● Exercise instructions: Retype the data below, every word of it, exactly.

Input for this task START

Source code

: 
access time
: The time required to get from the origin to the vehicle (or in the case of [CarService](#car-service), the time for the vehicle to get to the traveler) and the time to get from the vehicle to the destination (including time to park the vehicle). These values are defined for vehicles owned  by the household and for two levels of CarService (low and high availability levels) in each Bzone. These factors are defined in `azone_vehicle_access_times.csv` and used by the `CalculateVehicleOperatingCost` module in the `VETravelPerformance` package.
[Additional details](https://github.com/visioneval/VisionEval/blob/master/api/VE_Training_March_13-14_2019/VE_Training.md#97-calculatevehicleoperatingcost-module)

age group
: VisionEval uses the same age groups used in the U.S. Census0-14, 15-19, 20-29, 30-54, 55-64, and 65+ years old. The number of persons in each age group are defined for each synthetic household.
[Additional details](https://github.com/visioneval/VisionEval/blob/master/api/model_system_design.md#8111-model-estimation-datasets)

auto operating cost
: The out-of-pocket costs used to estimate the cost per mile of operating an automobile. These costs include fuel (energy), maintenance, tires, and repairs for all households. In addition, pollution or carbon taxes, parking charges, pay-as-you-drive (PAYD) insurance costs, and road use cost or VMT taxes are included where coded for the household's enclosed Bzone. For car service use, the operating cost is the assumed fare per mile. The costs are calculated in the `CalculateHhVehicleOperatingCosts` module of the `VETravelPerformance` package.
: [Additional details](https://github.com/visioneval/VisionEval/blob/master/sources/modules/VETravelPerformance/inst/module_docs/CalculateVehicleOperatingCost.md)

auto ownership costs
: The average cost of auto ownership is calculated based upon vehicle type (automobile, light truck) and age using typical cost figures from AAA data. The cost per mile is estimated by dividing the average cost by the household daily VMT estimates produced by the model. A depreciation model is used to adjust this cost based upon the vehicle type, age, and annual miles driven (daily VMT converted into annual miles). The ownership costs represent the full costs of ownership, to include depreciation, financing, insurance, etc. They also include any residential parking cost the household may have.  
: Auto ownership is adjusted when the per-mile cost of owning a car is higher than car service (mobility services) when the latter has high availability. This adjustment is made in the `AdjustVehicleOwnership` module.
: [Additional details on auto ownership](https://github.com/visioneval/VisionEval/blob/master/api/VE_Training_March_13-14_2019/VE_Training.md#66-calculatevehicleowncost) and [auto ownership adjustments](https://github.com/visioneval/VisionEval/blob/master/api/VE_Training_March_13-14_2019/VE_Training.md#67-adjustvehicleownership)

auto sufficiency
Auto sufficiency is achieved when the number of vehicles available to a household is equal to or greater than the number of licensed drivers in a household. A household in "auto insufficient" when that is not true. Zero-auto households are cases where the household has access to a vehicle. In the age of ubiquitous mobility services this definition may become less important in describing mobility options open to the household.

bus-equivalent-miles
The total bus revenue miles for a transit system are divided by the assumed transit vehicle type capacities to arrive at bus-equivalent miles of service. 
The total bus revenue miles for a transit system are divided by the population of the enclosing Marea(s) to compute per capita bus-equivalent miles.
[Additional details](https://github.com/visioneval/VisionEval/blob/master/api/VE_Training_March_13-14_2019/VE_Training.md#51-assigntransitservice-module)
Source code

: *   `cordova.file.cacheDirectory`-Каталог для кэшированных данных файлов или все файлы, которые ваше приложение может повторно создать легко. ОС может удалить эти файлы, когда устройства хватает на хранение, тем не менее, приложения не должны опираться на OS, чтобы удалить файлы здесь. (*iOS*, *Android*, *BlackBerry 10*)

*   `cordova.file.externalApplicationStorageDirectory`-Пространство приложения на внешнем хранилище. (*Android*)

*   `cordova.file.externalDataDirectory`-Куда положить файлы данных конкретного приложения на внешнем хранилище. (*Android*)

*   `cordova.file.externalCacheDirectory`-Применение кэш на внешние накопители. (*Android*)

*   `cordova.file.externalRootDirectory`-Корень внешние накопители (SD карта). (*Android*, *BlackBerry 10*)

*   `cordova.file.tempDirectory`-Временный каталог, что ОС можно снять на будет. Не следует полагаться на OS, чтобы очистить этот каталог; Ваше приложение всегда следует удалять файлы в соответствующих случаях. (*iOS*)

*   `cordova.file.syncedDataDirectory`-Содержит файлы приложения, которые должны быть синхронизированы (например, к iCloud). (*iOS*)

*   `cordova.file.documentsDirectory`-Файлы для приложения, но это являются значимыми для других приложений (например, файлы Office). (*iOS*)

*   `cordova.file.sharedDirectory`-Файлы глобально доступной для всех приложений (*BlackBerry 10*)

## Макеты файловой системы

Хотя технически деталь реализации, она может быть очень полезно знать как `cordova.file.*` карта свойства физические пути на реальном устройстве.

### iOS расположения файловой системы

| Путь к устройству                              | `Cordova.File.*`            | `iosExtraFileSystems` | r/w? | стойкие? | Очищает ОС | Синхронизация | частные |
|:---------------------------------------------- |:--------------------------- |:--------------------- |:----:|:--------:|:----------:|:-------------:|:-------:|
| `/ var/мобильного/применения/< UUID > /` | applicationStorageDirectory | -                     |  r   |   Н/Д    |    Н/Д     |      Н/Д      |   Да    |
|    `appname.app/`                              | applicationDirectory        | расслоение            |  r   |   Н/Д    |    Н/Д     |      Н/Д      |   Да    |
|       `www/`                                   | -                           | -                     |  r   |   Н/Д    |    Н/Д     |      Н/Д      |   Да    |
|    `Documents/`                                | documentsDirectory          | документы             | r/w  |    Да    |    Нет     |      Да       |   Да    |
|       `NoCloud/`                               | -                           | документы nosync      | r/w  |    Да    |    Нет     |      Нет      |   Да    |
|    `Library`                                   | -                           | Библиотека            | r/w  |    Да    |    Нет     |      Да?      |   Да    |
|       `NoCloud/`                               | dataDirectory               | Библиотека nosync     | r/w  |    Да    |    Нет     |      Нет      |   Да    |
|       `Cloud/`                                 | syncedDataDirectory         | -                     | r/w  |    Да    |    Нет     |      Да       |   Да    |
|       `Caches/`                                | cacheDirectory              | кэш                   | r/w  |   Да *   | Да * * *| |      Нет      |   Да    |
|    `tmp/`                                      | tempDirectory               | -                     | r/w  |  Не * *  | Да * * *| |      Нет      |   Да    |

Input for this task END

● Answer for this exercise:
Source code

: 
access time
: The time required to get from the origin to the vehicle (or in the case of [CarService](#car-service), the time for the vehicle to get to the traveler) and the time to get from the vehicle to the destination (including time to park the vehicle). These values are defined for vehicles owned  by the household and for two levels of CarService (low and high availability levels) in each Bzone. These factors are defined in `azone_vehicle_access_times.csv` and used by the `CalculateVehicleOperatingCost` module in the `VETravelPerformance` package.
[Additional details](https://github.com/visioneval/VisionEval/blob/master/api/VE_Training_March_13-14_2019/VE_Training.md#97-calculatevehicleoperatingcost-module)

age group
: VisionEval uses the same age groups used in the U.S. Census0-14, 15-19, 20-29, 30-54, 55-64, and 65+ years old. The number of persons in each age group are defined for each synthetic household.
[Additional details](https://github.com/visioneval/VisionEval/blob/master/api/model_system_design.md#8111-model-estimation-datasets)

auto operating cost
: The out-of-pocket costs used to estimate the cost per mile of operating an automobile. These costs include fuel (energy), maintenance, tires, and repairs for all households. In addition, pollution or carbon taxes, parking charges, pay-as-you-drive (PAYD) insurance costs, and road use cost or VMT taxes are included where coded for the household's enclosed Bzone. For car service use, the operating cost is the assumed fare per mile. The costs are calculated in the `CalculateHhVehicleOperatingCosts` module of the `VETravelPerformance` package.
: [Additional details](https://github.com/visioneval/VisionEval/blob/master/sources/modules/VETravelPerformance/inst/module_docs/CalculateVehicleOperatingCost.md)

auto ownership costs
: The average cost of auto ownership is calculated based upon vehicle type (automobile, light truck) and age using typical cost figures from AAA data. The cost per mile is estimated by dividing the average cost by the household daily VMT estimates produced by the model. A depreciation model is used to adjust this cost based upon the vehicle type, age, and annual miles driven (daily VMT converted into annual miles). The ownership costs represent the full costs of ownership, to include depreciation, financing, insurance, etc. They also include any residential parking cost the household may have.  
: Auto ownership is adjusted when the per-mile cost of owning a car is higher than car service (mobility services) when the latter has high availability. This adjustment is made in the `AdjustVehicleOwnership` module.
: [Additional details on auto ownership](https://github.com/visioneval/VisionEval/blob/master/api/VE_Training_March_13-14_2019/VE_Training.md#66-calculatevehicleowncost) and [auto ownership adjustments](https://github.com/visioneval/VisionEval/blob/master/api/VE_Training_March_13-14_2019/VE_Training.md#67-adjustvehicleownership)

auto sufficiency
Auto sufficiency is achieved when the number of vehicles available to a household is equal to or greater than the number of licensed drivers in a household. A household in "auto insufficient" when that is not true. Zero-auto households are cases where the household has access to a vehicle. In the age of ubiquitous mobility services this definition may become less important in describing mobility options open to the household.

bus-equivalent-miles
The total bus revenue miles for a transit system are divided by the assumed transit vehicle type capacities to arrive at bus-equivalent miles of service. 
The total bus revenue miles for a transit system are divided by the population of the enclosing Marea(s) to compute per capita bus-equivalent miles.
[Additional details](https://github.com/visioneval/VisionEval/blob/master/api/VE_Training_March_13-14_2019/VE_Training.md#51-assigntransitservice-module)
Source code

: *   `cordova.file.cacheDirectory`-Каталог для кэшированных данных файлов или все файлы, которые ваше приложение может повторно создать легко. ОС может удалить эти файлы, когда устройства хватает на хранение, тем не менее, приложения не должны опираться на OS, чтобы удалить файлы здесь. (*iOS*, *Android*, *BlackBerry 10*)

*   `cordova.file.externalApplicationStorageDirectory`-Пространство приложения на внешнем хранилище. (*Android*)

*   `cordova.file.externalDataDirectory`-Куда положить файлы данных конкретного приложения на внешнем хранилище. (*Android*)

*   `cordova.file.externalCacheDirectory`-Применение кэш на внешние накопители. (*Android*)

*   `cordova.file.externalRootDirectory`-Корень внешние накопители (SD карта). (*Android*, *BlackBerry 10*)

*   `cordova.file.tempDirectory`-Временный каталог, что ОС можно снять на будет. Не следует полагаться на OS, чтобы очистить этот каталог; Ваше приложение всегда следует удалять файлы в соответствующих случаях. (*iOS*)

*   `cordova.file.syncedDataDirectory`-Содержит файлы приложения, которые должны быть синхронизированы (например, к iCloud). (*iOS*)

*   `cordova.file.documentsDirectory`-Файлы для приложения, но это являются значимыми для других приложений (например, файлы Office). (*iOS*)

*   `cordova.file.sharedDirectory`-Файлы глобально доступной для всех приложений (*BlackBerry 10*)

## Макеты файловой системы

Хотя технически деталь реализации, она может быть очень полезно знать как `cordova.file.*` карта свойства физические пути на реальном устройстве.

### iOS расположения файловой системы

| Путь к устройству                              | `Cordova.File.*`            | `iosExtraFileSystems` | r/w? | стойкие? | Очищает ОС | Синхронизация | частные |
|:---------------------------------------------- |:--------------------------- |:--------------------- |:----:|:--------:|:----------:|:-------------:|:-------:|
| `/ var/мобильного/применения/< UUID > /` | applicationStorageDirectory | -                     |  r   |   Н/Д    |    Н/Д     |      Н/Д      |   Да    |
|    `appname.app/`                              | applicationDirectory        | расслоение            |  r   |   Н/Д    |    Н/Д     |      Н/Д      |   Да    |
|       `www/`                                   | -                           | -                     |  r   |   Н/Д    |    Н/Д     |      Н/Д      |   Да    |
|    `Documents/`                                | documentsDirectory          | документы             | r/w  |    Да    |    Нет     |      Да       |   Да    |
|       `NoCloud/`                               | -                           | документы nosync      | r/w  |    Да    |    Нет     |      Нет      |   Да    |
|    `Library`                                   | -                           | Библиотека            | r/w  |    Да    |    Нет     |      Да?      |   Да    |
|       `NoCloud/`                               | dataDirectory               | Библиотека nosync     | r/w  |    Да    |    Нет     |      Нет      |   Да    |
|       `Cloud/`                                 | syncedDataDirectory         | -                     | r/w  |    Да    |    Нет     |      Да       |   Да    |
|       `Caches/`                                | cacheDirectory              | кэш                   | r/w  |   Да *   | Да * * *| |      Нет      |   Да    |
|    `tmp/`                                      | tempDirectory               | -                     | r/w  |  Не * *  | Да * * *| |      Нет      |   Да    |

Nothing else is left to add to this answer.